◆ Given material
BEGIN
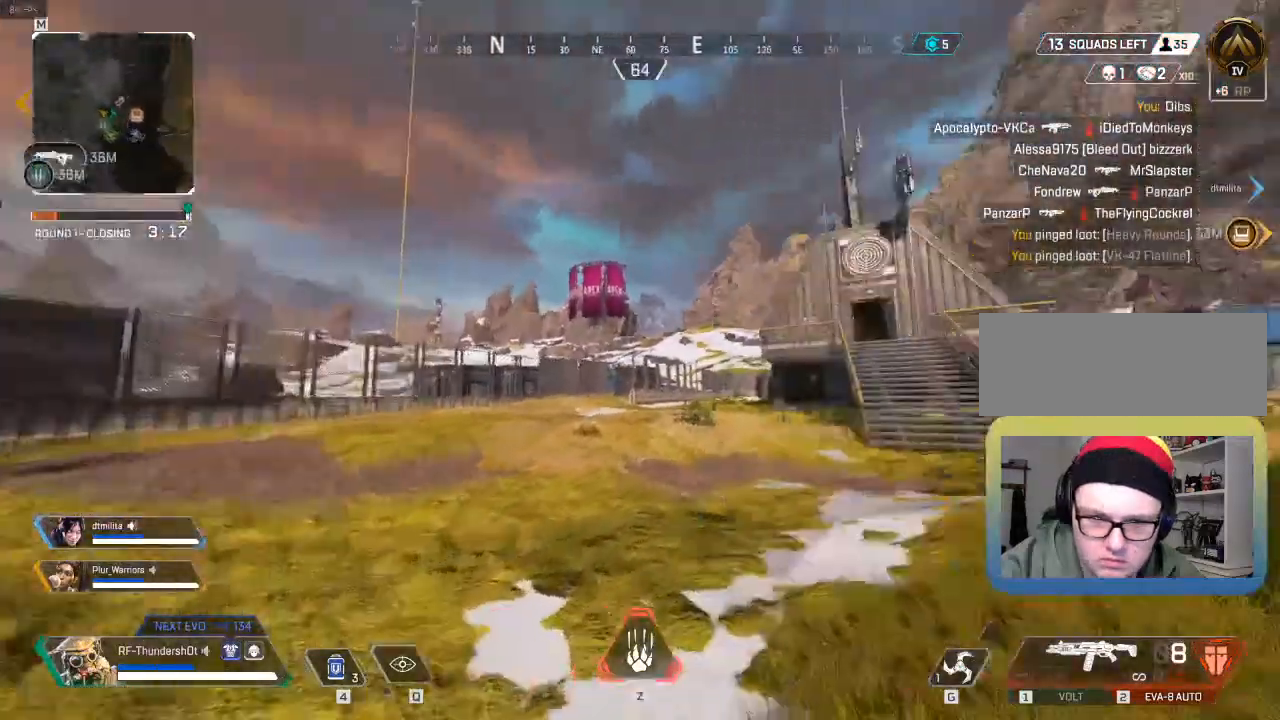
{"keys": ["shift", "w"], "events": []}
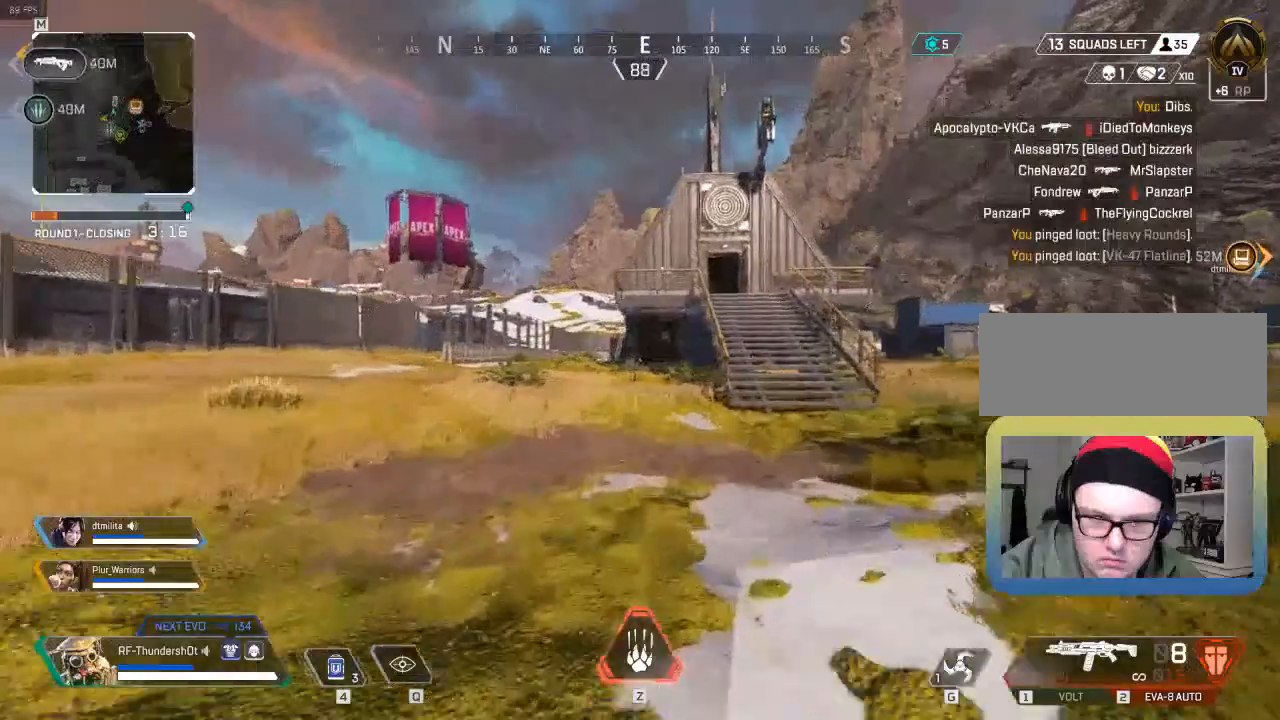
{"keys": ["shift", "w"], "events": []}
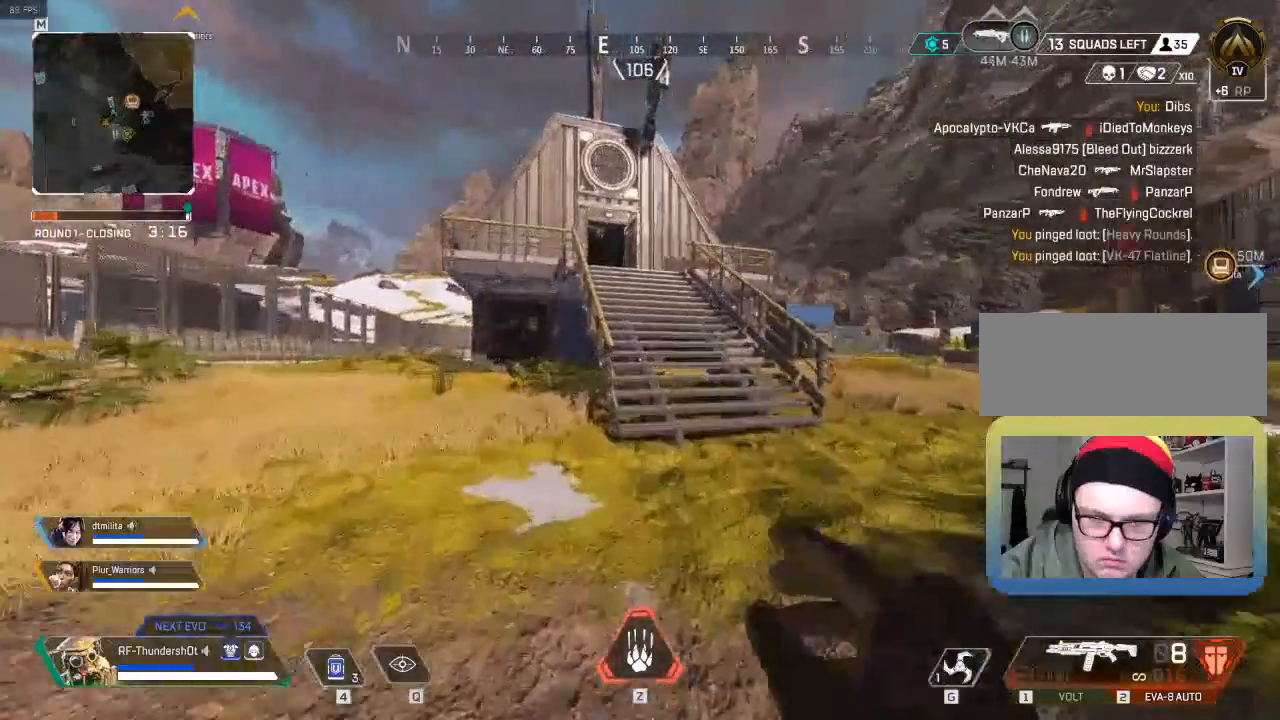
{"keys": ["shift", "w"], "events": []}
END
◆ Task description
Wherever a picture appears in the material above, skip it and copy the rest without change.

◆ Task response
{"keys": ["shift", "w"], "events": []}
{"keys": ["shift", "w"], "events": []}
{"keys": ["shift", "w"], "events": []}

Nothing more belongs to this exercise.